Blog: Feed the world, burn the planet

Te veel mensen op de planeet? Blogger Luuk weet raad.
Foto: Guy Ackermans

I watched David Attenborough’s new, auto-biographic, documentary A life on our planet and I recognized a very familiar argument. “Based on current projections, there will be 11 billion people on Earth by 2100”.

I think I’ve heard a similar claim – 10 billion people in 2050 – in maybe 50% of the courses I have followed here, and in 100% of the WUR’s self-promotional video’s and articles. It is the go-to phrase for any uninspired farm technologist trying to write an introduction for their paper, now suddenly confronted with the question why they made a robot that almost recognizes bell-peppers after 14 years of research funded by some multinational.

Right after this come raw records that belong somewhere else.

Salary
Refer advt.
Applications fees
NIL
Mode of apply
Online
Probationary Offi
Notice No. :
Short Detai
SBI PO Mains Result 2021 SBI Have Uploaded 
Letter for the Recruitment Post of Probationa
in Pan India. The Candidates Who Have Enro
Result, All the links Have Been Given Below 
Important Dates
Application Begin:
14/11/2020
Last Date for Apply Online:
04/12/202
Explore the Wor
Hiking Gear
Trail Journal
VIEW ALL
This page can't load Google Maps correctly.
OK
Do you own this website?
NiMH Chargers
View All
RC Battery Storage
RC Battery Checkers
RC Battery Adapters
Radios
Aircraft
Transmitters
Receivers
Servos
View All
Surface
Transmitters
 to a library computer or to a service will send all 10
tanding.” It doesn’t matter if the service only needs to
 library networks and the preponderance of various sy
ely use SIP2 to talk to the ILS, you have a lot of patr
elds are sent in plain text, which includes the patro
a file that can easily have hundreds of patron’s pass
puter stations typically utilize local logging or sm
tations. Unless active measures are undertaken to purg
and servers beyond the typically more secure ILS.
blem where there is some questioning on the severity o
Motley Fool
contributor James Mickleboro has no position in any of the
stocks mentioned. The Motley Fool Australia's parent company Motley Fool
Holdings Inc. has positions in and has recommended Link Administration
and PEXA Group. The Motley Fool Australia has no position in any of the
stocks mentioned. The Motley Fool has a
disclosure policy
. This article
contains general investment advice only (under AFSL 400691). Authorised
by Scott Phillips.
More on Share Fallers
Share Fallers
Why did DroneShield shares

It gives a sense of urgency, an excuse, for dramatic technologies like GMOs, massive-scale agriculture, pesticides, and other developments of questionable long- and short-term impact, to say the very least.

The great thing about this argument, for the European scientists among us, is that it very clearly shifts the blame to “those underdeveloped countries” that pop out babies like there is no tomorrow. The question becomes, with Attenborough and the like, a question of how do we stop ‘them’ from reproducing. Attenborough proposes we develop ‘them’ out of their desire to have children. So they can be like us. Developed people don’t have children, stupid.

This argument very clearly shifts the blame to “those underdeveloped countries” that pop out babies like there is no tomorrow

What Attenborough and friends usually conveniently forget to mention is that those ‘developed’ model nations like our own, are extremely CO2 intensive. Oxfam recently released a report that the top 1% of the world population is responsible for more than twice as much CO2 pollution as the bottom 50% combined. Guess who the top 1% are? David omits that we, unlike leopards, wildebeests and manatees, have dramatically different ecological footprints depending on the specimen of our species. Attenborough praises Japan and the Netherlands for their shrinking populations, not a word of praise for Burundi’s impressively low 0.05 tonnes of CO2 per capita.

These kinds of arguments just let us, the global north, get away with pumping more and more CO2 into the atmosphere under the pretext of ‘solving problems in Africa’. Even though, more often than not, we are the problem in Africa, with our climate change being a close second. As for a closing point: the richest 26 individuals of our species own as much wealth as the bottom 3.8 billion. So, as to how we are going to ‘feed the world’ by 2050, I think I know where to start.

Luuk Slegers is masterstudent Internationale Ontwikkeling, richting Sociologie, en woont in Wageningen op Droevendaal met zijn vijf huisgenoten. Hij gaat graag ’s morgens een stuk wandelen in het Bennekomse bos.